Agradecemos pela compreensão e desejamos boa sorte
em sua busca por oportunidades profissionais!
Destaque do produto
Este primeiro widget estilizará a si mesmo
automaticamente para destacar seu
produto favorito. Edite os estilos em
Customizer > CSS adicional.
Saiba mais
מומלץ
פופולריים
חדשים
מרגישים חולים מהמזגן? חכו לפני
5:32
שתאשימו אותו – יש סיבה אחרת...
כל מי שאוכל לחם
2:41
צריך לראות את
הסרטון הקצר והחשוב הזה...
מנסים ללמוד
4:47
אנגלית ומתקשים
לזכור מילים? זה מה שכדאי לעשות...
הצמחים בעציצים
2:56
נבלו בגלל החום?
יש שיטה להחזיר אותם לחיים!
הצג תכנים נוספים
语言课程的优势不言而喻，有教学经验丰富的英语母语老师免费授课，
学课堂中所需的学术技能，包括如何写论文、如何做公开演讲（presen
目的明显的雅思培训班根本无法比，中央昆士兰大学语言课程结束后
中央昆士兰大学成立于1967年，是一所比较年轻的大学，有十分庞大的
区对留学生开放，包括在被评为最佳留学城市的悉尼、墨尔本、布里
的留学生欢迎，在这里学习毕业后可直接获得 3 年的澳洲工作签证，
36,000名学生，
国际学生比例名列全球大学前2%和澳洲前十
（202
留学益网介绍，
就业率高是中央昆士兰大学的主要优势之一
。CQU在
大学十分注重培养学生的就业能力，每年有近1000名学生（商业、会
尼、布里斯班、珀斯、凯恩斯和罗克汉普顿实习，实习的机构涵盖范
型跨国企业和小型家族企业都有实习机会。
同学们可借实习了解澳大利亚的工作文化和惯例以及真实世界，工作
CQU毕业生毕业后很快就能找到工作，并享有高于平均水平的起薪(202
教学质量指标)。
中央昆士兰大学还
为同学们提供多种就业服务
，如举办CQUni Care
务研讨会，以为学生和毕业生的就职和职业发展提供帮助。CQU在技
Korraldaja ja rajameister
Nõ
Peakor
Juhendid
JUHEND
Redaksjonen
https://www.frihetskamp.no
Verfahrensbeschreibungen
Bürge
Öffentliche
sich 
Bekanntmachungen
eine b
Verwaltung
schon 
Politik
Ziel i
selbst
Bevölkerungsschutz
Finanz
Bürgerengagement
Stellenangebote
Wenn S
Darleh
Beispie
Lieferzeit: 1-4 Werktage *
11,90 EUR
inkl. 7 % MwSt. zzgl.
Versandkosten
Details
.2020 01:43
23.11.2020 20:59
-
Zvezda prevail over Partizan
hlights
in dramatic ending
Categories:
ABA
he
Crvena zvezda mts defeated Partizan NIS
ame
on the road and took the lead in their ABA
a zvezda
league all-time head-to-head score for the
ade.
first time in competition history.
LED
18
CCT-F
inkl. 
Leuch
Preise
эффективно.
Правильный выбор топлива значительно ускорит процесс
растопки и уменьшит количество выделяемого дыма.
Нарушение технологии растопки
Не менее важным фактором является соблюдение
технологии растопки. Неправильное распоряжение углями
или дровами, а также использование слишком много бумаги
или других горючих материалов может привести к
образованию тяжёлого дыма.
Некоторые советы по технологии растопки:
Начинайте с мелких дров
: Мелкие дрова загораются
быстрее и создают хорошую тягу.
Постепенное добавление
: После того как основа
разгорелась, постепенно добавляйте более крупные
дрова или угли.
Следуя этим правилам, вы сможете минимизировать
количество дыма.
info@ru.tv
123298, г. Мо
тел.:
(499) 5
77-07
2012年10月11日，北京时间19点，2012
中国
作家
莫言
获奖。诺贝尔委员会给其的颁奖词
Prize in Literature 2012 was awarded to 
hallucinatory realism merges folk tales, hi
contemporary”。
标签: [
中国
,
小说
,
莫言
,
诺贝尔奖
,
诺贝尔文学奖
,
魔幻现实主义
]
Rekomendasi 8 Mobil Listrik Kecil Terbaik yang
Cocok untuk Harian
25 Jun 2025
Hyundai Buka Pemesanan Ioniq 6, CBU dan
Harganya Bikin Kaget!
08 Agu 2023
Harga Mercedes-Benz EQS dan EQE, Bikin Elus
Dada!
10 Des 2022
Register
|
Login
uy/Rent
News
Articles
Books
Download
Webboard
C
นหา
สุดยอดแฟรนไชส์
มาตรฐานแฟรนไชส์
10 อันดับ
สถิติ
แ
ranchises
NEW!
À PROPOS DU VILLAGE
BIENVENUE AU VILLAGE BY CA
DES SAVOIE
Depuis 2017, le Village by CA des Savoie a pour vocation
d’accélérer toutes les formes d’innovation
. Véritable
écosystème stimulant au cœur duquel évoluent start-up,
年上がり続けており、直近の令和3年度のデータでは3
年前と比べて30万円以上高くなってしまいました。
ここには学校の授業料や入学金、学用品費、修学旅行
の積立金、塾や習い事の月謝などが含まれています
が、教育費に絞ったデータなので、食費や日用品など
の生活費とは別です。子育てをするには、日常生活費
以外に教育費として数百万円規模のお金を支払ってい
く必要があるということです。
+-------+
Задание -> Перепишите без изменений строки материала: всё от первой строки до строки, содержащей «inkl. 7 % MwSt. zzgl.», включительно.

Ответ ->
Agradecemos pela compreensão e desejamos boa sorte
em sua busca por oportunidades profissionais!
Destaque do produto
Este primeiro widget estilizará a si mesmo
automaticamente para destacar seu
produto favorito. Edite os estilos em
Customizer > CSS adicional.
Saiba mais
מומלץ
פופולריים
חדשים
מרגישים חולים מהמזגן? חכו לפני
5:32
שתאשימו אותו – יש סיבה אחרת...
כל מי שאוכל לחם
2:41
צריך לראות את
הסרטון הקצר והחשוב הזה...
מנסים ללמוד
4:47
אנגלית ומתקשים
לזכור מילים? זה מה שכדאי לעשות...
הצמחים בעציצים
2:56
נבלו בגלל החום?
יש שיטה להחזיר אותם לחיים!
הצג תכנים נוספים
语言课程的优势不言而喻，有教学经验丰富的英语母语老师免费授课，
学课堂中所需的学术技能，包括如何写论文、如何做公开演讲（presen
目的明显的雅思培训班根本无法比，中央昆士兰大学语言课程结束后
中央昆士兰大学成立于1967年，是一所比较年轻的大学，有十分庞大的
区对留学生开放，包括在被评为最佳留学城市的悉尼、墨尔本、布里
的留学生欢迎，在这里学习毕业后可直接获得 3 年的澳洲工作签证，
36,000名学生，
国际学生比例名列全球大学前2%和澳洲前十
（202
留学益网介绍，
就业率高是中央昆士兰大学的主要优势之一
。CQU在
大学十分注重培养学生的就业能力，每年有近1000名学生（商业、会
尼、布里斯班、珀斯、凯恩斯和罗克汉普顿实习，实习的机构涵盖范
型跨国企业和小型家族企业都有实习机会。
同学们可借实习了解澳大利亚的工作文化和惯例以及真实世界，工作
CQU毕业生毕业后很快就能找到工作，并享有高于平均水平的起薪(202
教学质量指标)。
中央昆士兰大学还
为同学们提供多种就业服务
，如举办CQUni Care
务研讨会，以为学生和毕业生的就职和职业发展提供帮助。CQU在技
Korraldaja ja rajameister
Nõ
Peakor
Juhendid
JUHEND
Redaksjonen
https://www.frihetskamp.no
Verfahrensbeschreibungen
Bürge
Öffentliche
sich 
Bekanntmachungen
eine b
Verwaltung
schon 
Politik
Ziel i
selbst
Bevölkerungsschutz
Finanz
Bürgerengagement
Stellenangebote
Wenn S
Darleh
Beispie
Lieferzeit: 1-4 Werktage *
11,90 EUR
inkl. 7 % MwSt. zzgl.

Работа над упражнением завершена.